- Opening Delimiter -

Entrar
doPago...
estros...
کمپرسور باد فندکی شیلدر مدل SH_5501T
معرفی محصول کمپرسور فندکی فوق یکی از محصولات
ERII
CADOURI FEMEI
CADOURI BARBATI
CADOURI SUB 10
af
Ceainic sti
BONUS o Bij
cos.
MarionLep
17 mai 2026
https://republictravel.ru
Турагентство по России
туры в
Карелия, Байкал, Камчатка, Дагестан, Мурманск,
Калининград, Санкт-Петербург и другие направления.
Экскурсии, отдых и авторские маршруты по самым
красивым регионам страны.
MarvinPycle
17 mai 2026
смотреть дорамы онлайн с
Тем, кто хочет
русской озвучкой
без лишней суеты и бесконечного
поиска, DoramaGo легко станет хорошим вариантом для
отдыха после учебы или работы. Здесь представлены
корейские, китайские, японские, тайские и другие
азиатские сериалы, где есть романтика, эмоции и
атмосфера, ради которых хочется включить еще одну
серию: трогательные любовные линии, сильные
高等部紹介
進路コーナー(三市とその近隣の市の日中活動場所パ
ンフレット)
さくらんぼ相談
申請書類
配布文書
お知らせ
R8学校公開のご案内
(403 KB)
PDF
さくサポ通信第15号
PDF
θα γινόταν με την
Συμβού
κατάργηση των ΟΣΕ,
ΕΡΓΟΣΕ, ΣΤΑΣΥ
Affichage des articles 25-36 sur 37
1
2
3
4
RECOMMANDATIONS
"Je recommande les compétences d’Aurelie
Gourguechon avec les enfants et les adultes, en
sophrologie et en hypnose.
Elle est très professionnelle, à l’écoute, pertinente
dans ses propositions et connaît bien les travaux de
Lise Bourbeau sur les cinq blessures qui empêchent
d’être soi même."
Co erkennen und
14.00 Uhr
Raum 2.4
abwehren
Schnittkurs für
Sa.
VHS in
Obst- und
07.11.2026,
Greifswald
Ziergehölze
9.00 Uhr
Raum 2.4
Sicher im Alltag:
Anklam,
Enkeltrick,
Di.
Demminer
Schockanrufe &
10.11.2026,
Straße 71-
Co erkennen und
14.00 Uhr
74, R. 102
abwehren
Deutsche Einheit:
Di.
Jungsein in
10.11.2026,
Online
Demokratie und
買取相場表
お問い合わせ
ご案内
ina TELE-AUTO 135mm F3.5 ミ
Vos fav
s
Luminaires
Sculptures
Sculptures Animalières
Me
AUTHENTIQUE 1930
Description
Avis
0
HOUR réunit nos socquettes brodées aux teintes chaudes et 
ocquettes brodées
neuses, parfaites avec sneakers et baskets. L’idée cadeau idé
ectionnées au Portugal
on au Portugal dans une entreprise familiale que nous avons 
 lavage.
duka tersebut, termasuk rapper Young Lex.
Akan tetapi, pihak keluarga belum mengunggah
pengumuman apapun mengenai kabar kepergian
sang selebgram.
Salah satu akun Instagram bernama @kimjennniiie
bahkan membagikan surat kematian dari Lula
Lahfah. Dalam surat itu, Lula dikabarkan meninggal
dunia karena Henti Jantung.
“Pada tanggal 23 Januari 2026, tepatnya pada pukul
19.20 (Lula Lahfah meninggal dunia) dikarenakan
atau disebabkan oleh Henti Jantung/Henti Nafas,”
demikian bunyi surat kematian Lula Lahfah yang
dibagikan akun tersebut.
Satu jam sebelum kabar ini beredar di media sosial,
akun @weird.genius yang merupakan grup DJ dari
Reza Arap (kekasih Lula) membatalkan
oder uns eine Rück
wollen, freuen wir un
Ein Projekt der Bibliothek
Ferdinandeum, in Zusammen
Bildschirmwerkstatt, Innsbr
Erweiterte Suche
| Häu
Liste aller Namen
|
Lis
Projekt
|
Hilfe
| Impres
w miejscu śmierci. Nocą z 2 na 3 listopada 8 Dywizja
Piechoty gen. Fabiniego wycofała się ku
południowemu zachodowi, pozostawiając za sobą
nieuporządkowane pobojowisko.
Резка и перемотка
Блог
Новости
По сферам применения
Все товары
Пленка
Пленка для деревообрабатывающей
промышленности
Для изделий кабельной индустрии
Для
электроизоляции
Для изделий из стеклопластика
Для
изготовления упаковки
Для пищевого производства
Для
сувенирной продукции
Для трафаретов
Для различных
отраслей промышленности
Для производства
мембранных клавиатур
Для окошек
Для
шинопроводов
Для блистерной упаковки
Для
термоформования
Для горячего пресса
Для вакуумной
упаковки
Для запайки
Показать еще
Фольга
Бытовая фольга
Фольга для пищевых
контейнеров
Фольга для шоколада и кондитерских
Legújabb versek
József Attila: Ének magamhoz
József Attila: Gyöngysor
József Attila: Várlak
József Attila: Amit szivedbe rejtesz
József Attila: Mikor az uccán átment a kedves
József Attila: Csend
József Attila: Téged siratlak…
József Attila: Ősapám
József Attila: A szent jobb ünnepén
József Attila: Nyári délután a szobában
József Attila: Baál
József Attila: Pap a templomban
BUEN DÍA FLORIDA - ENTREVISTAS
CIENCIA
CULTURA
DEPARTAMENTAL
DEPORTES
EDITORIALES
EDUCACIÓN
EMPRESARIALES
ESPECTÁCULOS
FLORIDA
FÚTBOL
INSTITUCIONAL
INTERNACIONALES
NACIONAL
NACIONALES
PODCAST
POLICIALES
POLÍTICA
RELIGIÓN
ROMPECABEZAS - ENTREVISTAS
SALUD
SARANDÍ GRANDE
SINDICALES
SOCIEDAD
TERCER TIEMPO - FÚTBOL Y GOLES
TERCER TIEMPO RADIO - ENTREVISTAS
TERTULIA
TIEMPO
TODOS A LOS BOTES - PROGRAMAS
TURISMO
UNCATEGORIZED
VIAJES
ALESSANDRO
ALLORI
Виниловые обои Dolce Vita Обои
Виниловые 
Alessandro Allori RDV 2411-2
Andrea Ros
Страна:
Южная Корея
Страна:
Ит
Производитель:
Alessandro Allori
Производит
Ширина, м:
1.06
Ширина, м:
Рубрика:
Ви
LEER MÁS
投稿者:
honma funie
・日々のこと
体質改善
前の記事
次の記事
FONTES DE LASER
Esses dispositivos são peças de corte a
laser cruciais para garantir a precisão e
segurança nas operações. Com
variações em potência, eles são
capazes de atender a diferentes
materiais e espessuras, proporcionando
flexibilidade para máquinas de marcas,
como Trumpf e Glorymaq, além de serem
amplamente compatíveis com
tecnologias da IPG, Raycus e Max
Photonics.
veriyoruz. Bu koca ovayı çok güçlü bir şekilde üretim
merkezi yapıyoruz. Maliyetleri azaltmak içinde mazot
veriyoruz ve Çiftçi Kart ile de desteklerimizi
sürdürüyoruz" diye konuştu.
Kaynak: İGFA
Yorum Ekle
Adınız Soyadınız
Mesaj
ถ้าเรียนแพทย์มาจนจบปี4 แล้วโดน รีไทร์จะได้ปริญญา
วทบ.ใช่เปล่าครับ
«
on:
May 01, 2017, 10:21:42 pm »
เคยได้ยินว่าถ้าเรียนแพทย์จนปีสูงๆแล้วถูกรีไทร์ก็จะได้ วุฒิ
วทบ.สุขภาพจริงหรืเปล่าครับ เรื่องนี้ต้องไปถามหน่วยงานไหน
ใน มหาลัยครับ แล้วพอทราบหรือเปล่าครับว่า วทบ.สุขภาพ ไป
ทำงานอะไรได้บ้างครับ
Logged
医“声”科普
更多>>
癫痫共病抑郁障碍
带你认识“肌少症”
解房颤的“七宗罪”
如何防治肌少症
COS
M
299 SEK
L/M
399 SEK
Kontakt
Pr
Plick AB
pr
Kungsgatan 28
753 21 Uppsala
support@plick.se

- Closing Delimiter -

Respond with one number only: how many lines of the data contain "József".

> Finished task
12